| Short problem 1 |
In the records, copy out the lines starting with the line containing "collection date: 1921-06-06" and going on through the line containing "country: Ecuador", keeping both of those lines.

| Extract |

※ ※ ※

We also added direct support for Windows metafiles and bitmaps. This allowed us to pack these graphics into the main database with the "real" data, further simplifying packaging. We added custom routines that would load a specified file from the BitBox database and return it to the caller in the form of a Delphi TMetafile or TBitmap.

We Don't Need No Stinkin' Badges

With this many files, each with its own record definition, it was inevitable that the question of how to design the record-access routines became an issue. For this job, we used pairs of custom routines, each of which retrieved either the first or the next record from a specific file that matched certain criteria. The function that retrieved the first row in the file also initialized the cursor. For example, we knew that we would have to read records from file X where field A in each matching record was between two values determined at run time by the user. For this "query," our pair of functions looked like Example 1.

The returned value of these functions was a return code that indicated if the operation completed normally, and the min_A and max_A parameters defined the range of acceptable values for field A. The "cursor" type was a small structure that contained the state information for this query, such as the current record number, and was, in essence, a file handle. (This is a simplified example. In some cases, several pieces of data were supplied to define an acceptable record, and the GetFirst/GetNext routines had to examine more than one field.)

These functions would call a generic access routine to read the next record from the file, at which point we were using a "trusted interface." This always happens in such database applications. No matter how much effort is expended to make the interface between the application program and the database routines intelligent, there is always a point when you're using a generic routine to read data. Then, you're on your own; you're calling a function and passing it an untyped pointer to the buffer where it's to store the next record. There can be no compile-time or run-time validation of the operation. (Assuming you can spare the overhead, this limitation can be overcome with the use of persistent objects, but such solutions weren't viable for this project.) This was not a problem on our consulting job, but it did play an interesting role in the development of the commercial version of BitBox (which consists of C libraries and Pascal units).

From Custom Code to Product

Converting BitBox from a custom solution into a more generalized product was an even greater adventure. Some of the more interesting decisions and changes made along the way include:

Multiple database access. It was obvious that while many applications could be accommodated with a single BitBox database, it was also likely that, for some projects, this wouldn't be sufficient. It's not hard to imagine a project that includes a large amount of data, only a small part of which has to be updated after the initial release. By supporting several databases at run time, BitBox now gives programmers the option of packaging files to accommodate such maintenance needs.
Cursor manipulation and reference is now done via handles that are simply "magic tokens" as far as the application is concerned, much as Windows uses handles. I felt this change was necessary, since it kept all cursor state data out of the application program's reach and prevented unwanted experimentation. (One of Lou's Laws of Programming says that if you don't want a programmer to do something, make it impossible; warnings don't count.)
Direct support for importing dbf files, including memo/DBT files into the database compiler. Even though dbf files were not a viable option for our project, I knew that, in many cases, they could be, and directly supporting the lingua franca of database formats could be a nontrivial convenience.
Callback-based record filtering. I mentioned earlier that using a trusted interface had an interesting implication for BitBox, and this is it. Since I wasn't willing to add the complexity to BitBox to use object technology (which would have also sacrificed its cross-platform and cross-development-tool abilities), I knew that its read functions would always represent a trusted interface. As it turns out, once you embrace that design decision, callback functions become an extremely powerful and flexible way to filter records.

※ ※ ※

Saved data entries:
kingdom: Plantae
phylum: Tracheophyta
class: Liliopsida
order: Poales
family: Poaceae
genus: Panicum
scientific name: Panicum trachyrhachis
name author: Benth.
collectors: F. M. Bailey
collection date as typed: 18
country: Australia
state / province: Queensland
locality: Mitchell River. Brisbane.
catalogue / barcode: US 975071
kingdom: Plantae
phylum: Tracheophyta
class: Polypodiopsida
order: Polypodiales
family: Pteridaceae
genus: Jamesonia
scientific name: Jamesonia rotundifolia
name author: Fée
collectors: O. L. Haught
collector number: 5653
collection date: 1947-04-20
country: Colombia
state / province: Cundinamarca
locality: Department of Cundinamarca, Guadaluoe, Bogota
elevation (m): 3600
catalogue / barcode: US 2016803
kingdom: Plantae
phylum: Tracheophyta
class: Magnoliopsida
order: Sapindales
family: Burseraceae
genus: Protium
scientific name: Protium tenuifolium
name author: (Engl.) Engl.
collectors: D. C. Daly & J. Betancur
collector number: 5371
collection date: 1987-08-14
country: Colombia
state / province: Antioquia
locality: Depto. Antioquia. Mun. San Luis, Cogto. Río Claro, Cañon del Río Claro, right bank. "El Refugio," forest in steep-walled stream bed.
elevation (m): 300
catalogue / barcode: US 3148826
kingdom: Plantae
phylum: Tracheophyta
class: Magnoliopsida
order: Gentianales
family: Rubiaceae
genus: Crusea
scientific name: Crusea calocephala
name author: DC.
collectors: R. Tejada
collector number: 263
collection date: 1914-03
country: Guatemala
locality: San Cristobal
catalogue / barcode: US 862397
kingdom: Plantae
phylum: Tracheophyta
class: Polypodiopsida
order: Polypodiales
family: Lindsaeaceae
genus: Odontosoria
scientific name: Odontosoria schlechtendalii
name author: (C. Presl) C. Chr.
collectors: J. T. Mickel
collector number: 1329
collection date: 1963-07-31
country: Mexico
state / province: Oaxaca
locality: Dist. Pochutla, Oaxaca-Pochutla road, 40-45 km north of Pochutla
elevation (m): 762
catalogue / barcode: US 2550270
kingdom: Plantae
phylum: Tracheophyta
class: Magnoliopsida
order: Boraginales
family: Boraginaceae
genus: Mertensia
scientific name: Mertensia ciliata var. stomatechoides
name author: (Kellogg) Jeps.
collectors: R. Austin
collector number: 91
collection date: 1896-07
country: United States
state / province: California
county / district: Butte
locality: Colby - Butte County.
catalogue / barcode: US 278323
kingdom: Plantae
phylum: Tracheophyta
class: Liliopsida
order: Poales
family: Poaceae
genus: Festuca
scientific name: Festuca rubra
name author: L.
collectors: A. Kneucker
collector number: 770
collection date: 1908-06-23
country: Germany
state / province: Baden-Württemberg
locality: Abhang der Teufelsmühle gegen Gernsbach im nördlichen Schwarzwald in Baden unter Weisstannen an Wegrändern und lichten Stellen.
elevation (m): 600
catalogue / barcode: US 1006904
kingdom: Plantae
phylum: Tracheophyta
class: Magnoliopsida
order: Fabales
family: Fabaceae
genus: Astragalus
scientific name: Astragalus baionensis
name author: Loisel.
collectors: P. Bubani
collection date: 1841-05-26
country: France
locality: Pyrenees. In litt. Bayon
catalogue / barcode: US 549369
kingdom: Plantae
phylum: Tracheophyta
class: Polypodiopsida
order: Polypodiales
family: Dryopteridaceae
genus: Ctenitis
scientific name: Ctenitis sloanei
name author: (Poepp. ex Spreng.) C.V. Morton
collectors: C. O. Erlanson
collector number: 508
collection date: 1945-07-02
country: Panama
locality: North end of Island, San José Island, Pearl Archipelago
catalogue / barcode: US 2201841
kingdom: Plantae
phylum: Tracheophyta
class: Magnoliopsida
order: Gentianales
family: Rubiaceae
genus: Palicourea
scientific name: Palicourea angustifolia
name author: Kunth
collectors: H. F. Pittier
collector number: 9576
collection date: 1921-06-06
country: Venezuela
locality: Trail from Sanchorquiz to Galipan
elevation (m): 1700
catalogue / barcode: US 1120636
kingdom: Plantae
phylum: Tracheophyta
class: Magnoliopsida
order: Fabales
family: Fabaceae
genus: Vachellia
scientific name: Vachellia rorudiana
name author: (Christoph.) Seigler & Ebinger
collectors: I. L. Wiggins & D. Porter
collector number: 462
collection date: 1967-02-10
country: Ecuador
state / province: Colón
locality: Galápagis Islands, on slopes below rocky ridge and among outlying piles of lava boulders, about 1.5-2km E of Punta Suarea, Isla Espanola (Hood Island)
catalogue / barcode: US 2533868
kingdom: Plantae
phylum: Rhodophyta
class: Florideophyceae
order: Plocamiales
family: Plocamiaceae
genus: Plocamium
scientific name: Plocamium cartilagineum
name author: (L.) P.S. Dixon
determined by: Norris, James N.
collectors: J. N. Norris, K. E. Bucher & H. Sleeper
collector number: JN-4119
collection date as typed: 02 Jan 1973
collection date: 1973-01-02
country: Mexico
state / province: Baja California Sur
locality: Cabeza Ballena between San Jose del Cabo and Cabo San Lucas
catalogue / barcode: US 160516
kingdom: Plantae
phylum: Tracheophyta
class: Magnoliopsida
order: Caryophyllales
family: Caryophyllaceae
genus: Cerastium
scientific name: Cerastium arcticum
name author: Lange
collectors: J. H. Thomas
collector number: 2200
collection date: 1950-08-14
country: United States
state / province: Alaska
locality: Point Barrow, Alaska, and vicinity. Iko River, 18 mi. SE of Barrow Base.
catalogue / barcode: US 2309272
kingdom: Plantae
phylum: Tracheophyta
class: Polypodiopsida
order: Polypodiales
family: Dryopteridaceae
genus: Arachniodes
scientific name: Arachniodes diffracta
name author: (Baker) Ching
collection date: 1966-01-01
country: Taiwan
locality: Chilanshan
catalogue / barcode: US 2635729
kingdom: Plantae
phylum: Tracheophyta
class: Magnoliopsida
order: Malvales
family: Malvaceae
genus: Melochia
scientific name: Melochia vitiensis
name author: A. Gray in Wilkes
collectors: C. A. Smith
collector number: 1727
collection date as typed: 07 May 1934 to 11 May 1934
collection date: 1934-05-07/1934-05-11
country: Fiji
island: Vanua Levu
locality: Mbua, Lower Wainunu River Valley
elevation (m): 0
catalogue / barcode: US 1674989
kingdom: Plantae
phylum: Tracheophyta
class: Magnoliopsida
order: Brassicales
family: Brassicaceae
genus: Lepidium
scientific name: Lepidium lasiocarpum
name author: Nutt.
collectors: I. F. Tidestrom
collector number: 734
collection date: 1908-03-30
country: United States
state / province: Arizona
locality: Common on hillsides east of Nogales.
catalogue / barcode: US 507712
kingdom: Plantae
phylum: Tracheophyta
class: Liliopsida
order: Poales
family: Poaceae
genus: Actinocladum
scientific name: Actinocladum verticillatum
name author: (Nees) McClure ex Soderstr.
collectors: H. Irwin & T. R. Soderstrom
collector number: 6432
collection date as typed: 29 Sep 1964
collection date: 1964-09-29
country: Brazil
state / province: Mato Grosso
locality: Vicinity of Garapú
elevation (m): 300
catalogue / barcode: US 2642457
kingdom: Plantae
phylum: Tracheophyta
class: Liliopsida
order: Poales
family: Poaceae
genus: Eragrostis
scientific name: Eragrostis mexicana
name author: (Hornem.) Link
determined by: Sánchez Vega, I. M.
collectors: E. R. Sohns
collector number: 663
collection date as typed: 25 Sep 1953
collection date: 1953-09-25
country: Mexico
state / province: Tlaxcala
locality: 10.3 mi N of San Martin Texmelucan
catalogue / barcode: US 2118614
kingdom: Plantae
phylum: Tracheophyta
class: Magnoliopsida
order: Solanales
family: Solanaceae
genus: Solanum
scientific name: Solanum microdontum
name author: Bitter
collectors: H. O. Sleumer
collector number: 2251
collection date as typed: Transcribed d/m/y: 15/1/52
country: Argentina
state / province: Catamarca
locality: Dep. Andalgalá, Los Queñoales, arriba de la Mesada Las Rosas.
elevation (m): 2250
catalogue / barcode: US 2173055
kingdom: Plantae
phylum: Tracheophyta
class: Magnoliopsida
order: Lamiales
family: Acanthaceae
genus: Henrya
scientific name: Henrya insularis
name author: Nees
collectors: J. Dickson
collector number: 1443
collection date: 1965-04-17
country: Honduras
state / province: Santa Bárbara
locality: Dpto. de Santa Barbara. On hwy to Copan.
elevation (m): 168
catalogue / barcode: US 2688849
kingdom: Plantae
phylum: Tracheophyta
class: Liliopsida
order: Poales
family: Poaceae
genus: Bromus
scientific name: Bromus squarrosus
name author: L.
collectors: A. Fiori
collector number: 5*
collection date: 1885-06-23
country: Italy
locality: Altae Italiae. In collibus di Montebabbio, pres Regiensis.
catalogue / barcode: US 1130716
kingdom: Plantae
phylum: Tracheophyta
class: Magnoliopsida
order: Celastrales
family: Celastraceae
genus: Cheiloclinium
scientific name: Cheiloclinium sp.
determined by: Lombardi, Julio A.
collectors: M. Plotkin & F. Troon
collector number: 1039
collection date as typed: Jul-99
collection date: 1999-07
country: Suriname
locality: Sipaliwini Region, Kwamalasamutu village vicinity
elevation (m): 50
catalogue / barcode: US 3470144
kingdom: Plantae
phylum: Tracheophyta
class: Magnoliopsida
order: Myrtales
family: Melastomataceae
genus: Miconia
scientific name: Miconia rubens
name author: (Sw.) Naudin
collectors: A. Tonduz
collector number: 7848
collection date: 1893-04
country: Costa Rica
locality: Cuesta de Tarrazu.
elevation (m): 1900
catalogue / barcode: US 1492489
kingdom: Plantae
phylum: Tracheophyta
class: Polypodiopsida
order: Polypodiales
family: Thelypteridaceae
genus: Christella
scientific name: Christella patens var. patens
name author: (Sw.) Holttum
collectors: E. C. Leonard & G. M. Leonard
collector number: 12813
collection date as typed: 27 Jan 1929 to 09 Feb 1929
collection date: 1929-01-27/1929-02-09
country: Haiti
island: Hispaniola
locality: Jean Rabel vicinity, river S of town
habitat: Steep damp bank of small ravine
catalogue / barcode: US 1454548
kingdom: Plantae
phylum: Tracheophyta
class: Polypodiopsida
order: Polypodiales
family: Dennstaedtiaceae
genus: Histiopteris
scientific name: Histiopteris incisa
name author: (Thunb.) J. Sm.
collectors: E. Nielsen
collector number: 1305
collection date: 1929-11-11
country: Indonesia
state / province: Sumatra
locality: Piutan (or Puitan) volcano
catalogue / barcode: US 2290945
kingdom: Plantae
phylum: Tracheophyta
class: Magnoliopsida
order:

※ ※ ※

| Short problem 2 |
Pick up the passage about BitBox after its last sentence and keep writing it.

| Final result 1 |
collection date: 1921-06-06
country: Venezuela
locality: Trail from Sanchorquiz to Galipan
elevation (m): 1700
catalogue / barcode: US 1120636
kingdom: Plantae
phylum: Tracheophyta
class: Magnoliopsida
order: Fabales
family: Fabaceae
genus: Vachellia
scientific name: Vachellia rorudiana
name author: (Christoph.) Seigler & Ebinger
collectors: I. L. Wiggins & D. Porter
collector number: 462
collection date: 1967-02-10
country: Ecuador

| Final result 2 |
Callback Functions

Windows programmers are familiar with callback functions, as they're used to build a list of available fonts, for example, via the EnumFonts API. The BitBox implementation is very similar: When you define a cursor, you can optionally include a pointer to a function in your code. This function accepts a pointer to a record plus a 32-bit value set by your code (which can be anything that fits in 32 bits), and returns one of two predefined values indicating whether that record should be considered part of the result set. Whenever BitBox retrieves a record using that cursor, it relies on your callback function to act as a filter. This mechanism allows various functions, such as those that count the number of records in a file or the number of still-unread records, to operate in terms of either all physical records in the file or just in terms of that logical subset of records that meet the application's criteria. Callbacks give the application programmer the ultimate in flexibility -- the function can perform calculations using the record's fields and consult other resources (including other files and the user) in passing judgment on a record. Because callbacks are cursor specific, the application can open and use several cursors on the same file with different callback functions, or mix cursors that do and don't use callbacks.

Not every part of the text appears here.